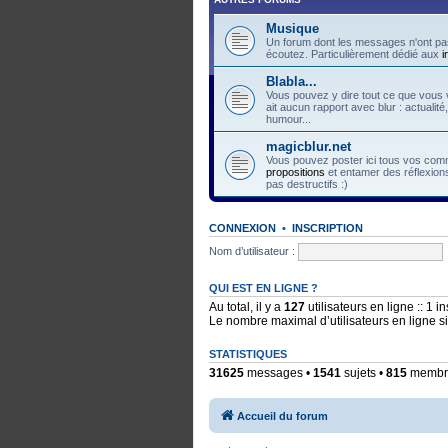
Musique
Un forum dont les messages n'ont pas
écoutez. Particulièrement dédié aux
i
Blabla...
Vous pouvez y dire tout ce que vous v
ait aucun rapport avec blur : actualité
humour...
magicblur.net
Vous pouvez poster ici tous vos comme
propositions
et entamer des réflexions
pas destructifs :)
CONNEXION
•
INSCRIPTION
Nom d’utilisateur :
QUI EST EN LIGNE ?
Au total, il y a
127
utilisateurs en ligne :: 1 i
Le nombre maximal d’utilisateurs en ligne 
STATISTIQUES
31625
messages •
1541
sujets •
815
membres
Accueil du forum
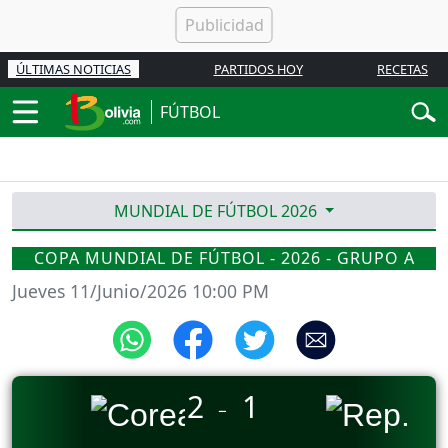
ÚLTIMAS NOTICIAS
PARTIDOS HOY
RECETAS
FÚTBOL
MUNDIAL DE FÚTBOL 2026
COPA MUNDIAL DE FÚTBOL - 2026 - GRUPO A
Jueves 11/Junio/2026 10:00 PM
2
1
_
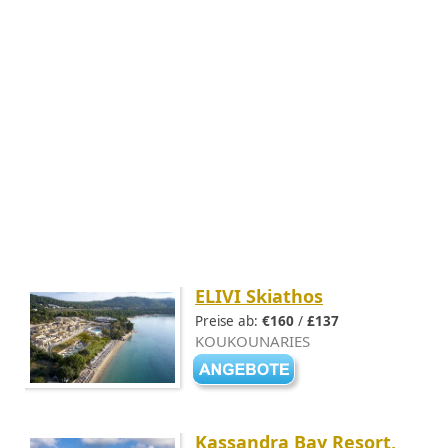
ELIVI Skiathos
Preise ab:
€160
/
£137
KOUKOUNARIES
Kassandra Bay Resort,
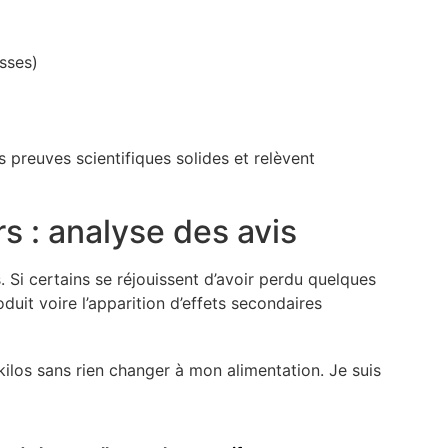
isses)
 preuves scientifiques solides et relèvent
rs : analyse des avis
. Si certains se réjouissent d’avoir perdu quelques
oduit voire l’apparition d’effets secondaires
 kilos sans rien changer à mon alimentation. Je suis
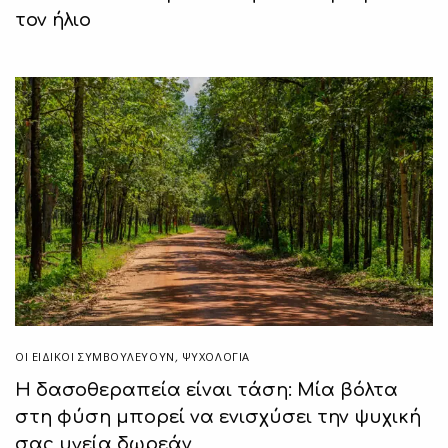
τον ήλιο
ΟΙ ΕΙΔΙΚΟΊ ΣΥΜΒΟΥΛΕΎΟΥΝ
,
ΨΥΧΟΛΟΓΙΑ
Η δασοθεραπεία είναι τάση: Μία βόλτα
στη φύση μπορεί να ενισχύσει την ψυχική
σας υγεία δωρεάν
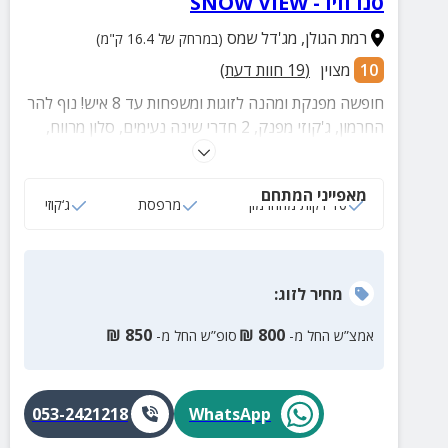
סנו וויו - SNOW VIEW
רמת הגולן
,
מג'דל שמס
(במרחק של 16.4 ק"מ)
10
מצוין
(
19
חוות דעת)
חופשה מפנקת ומהנה לזוגות ומשפחות עד 8 איש! נוף להר
החרמון, ג'קוזי מפנק, 2 חדרי שינה נעימים, סלון מרווח,
מטבחון מאובזר ורק 10 דק' נסיעה מהחרמון ואטרקציות
נוספות באיזור!
מאפייני המתחם
10 דקות מהחרמון
מרפסת
ג‘קוזי
מחיר
לזוג
:
₪
850
₪
800
אמצ”ש החל מ-
סופ”ש החל מ-
053-2421218
WhatsApp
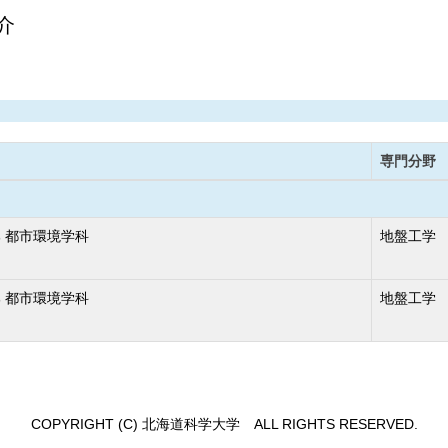
介
専門分野
 都市環境学科
地盤工学
 都市環境学科
地盤工学
COPYRIGHT (C) 北海道科学大学 ALL RIGHTS RESERVED.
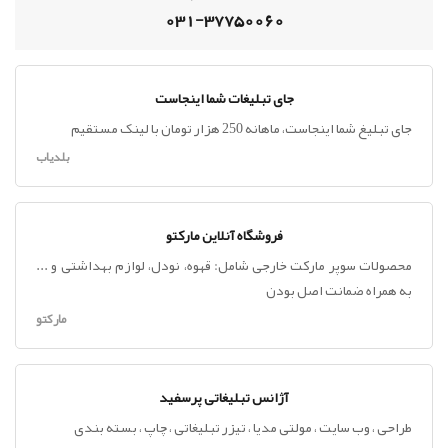
031-37750060
جای تبلیغات شما اینجاست
جای تبلیغ شما اینجاست، ماهانه 250 هزار تومان با لینک مستقیم
بلدیاب
فروشگاه آنلاین مارکتو
محصولات سوپر مارکت خارجی شامل: قهوه، نودل، لوازم بهداشتی و ...
به همراه ضمانت اصل بودن
مارکتو
آژانس تبلیغاتی پرسفید
طراحی ، وب سایت ، مولتی مدیا ، تیزر تبلیغاتی ، چاپ ، بسته بندی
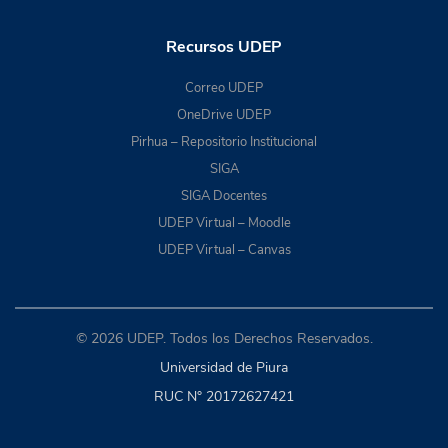
Recursos UDEP
Correo UDEP
OneDrive UDEP
Pirhua – Repositorio Institucional
SIGA
SIGA Docentes
UDEP Virtual – Moodle
UDEP Virtual – Canvas
© 2026 UDEP. Todos los Derechos Reservados.
Universidad de Piura
RUC N° 20172627421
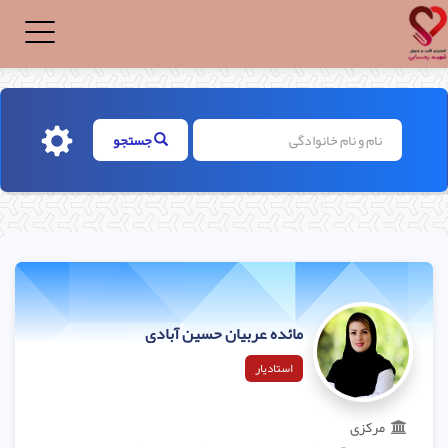
Toggle
igation
جستجو
مائده عربیان حسین آبادی
استادیار
مرکزی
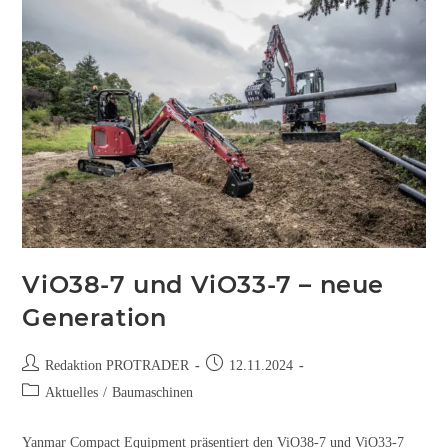
ViO38-7 und ViO33-7 – neue
Generation
Redaktion PROTRADER
12.11.2024
Aktuelles
/
Baumaschinen
Yanmar Compact Equipment präsentiert den ViO38-7 und ViO33-7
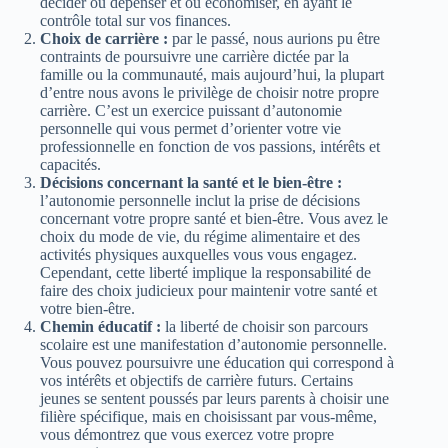
décider où dépenser et où économiser, en ayant le
contrôle total sur vos finances.
Choix de carrière :
par le passé, nous aurions pu être
contraints de poursuivre une carrière dictée par la
famille ou la communauté, mais aujourd’hui, la plupart
d’entre nous avons le privilège de choisir notre propre
carrière. C’est un exercice puissant d’autonomie
personnelle qui vous permet d’orienter votre vie
professionnelle en fonction de vos passions, intérêts et
capacités.
Décisions concernant la santé et le bien-être :
l’autonomie personnelle inclut la prise de décisions
concernant votre propre santé et bien-être. Vous avez le
choix du mode de vie, du régime alimentaire et des
activités physiques auxquelles vous vous engagez.
Cependant, cette liberté implique la responsabilité de
faire des choix judicieux pour maintenir votre santé et
votre bien-être.
Chemin éducatif :
la liberté de choisir son parcours
scolaire est une manifestation d’autonomie personnelle.
Vous pouvez poursuivre une éducation qui correspond à
vos intérêts et objectifs de carrière futurs. Certains
jeunes se sentent poussés par leurs parents à choisir une
filière spécifique, mais en choisissant par vous-même,
vous démontrez que vous exercez votre propre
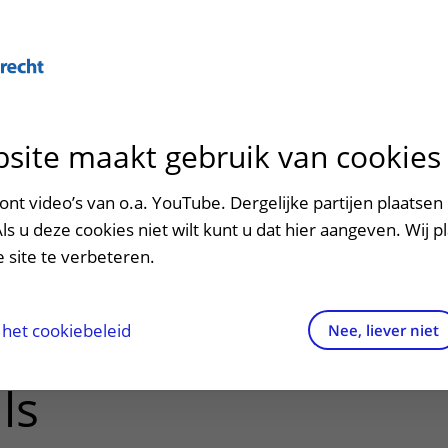
Over U
site maakt gebruik van cookies
n het ziekenhuis
Contact en route
Verwijzers
n
p bezoek in het UMC Utrecht
Mijn UMC Utrecht
Spoed
Patiënt verwijzen
nt video’s van o.a. YouTube. Dergelijke partijen plaatsen 
patiëntportaal
nding Circular
Als u deze cookies niet wilt kunt u dat hier aangeven. Wij p
potheek
Contactgegevens
Teleconsult aanvragen
 site te verbeteren.
pitals – Call voor
inkels en restaurants
Route naar het ziekenhuis
Diagnostiek aanvragen
raak
ciliteiten en voorzieningen
Parkeren
Zorgverlenersportaal
het cookiebeleid
Nee, liever niet
e Cooker and
ezoekregels
Wegwijs in het ziekenhuis
ls
aliteit en veiligheid
Contact met polikliniek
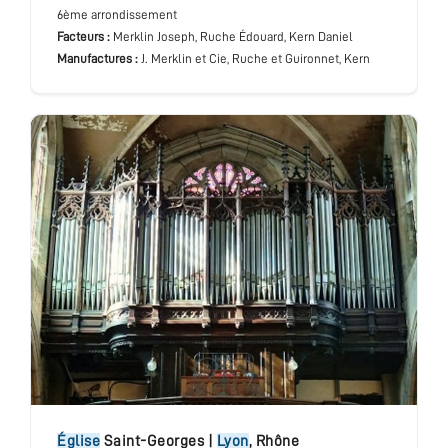
6ème arrondissement
Facteurs :
Merklin Joseph, Ruche Édouard, Kern Daniel
Manufactures :
J. Merklin et Cie, Ruche et Guironnet, Kern
église
Saint-Georges
|
Lyon
,
Rhône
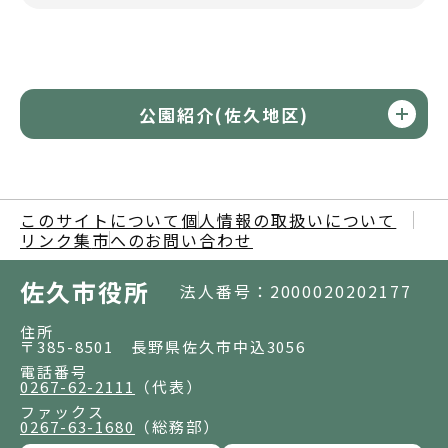
公園紹介(佐久地区)
このサイトについて
個人情報の取扱いについて
リンク集
市へのお問い合わせ
佐久市役所
法人番号：2000020202177
住所
〒385-8501 長野県佐久市中込3056
電話番号
0267-62-2111
（代表）
ファックス
0267-63-1680
（総務部）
━━━
#### [Written task]
Take the lines from the start of the listing above through the line with "INSCRIPTION", both ends included, and copy them exactly, leaving the pictures behind.

#### [Your response]
Musique
Un forum dont les messages n'ont pas
écoutez. Particulièrement dédié aux
i
Blabla...
Vous pouvez y dire tout ce que vous v
ait aucun rapport avec blur : actualité
humour...
magicblur.net
Vous pouvez poster ici tous vos comme
propositions
et entamer des réflexions
pas destructifs :)
CONNEXION
•
INSCRIPTION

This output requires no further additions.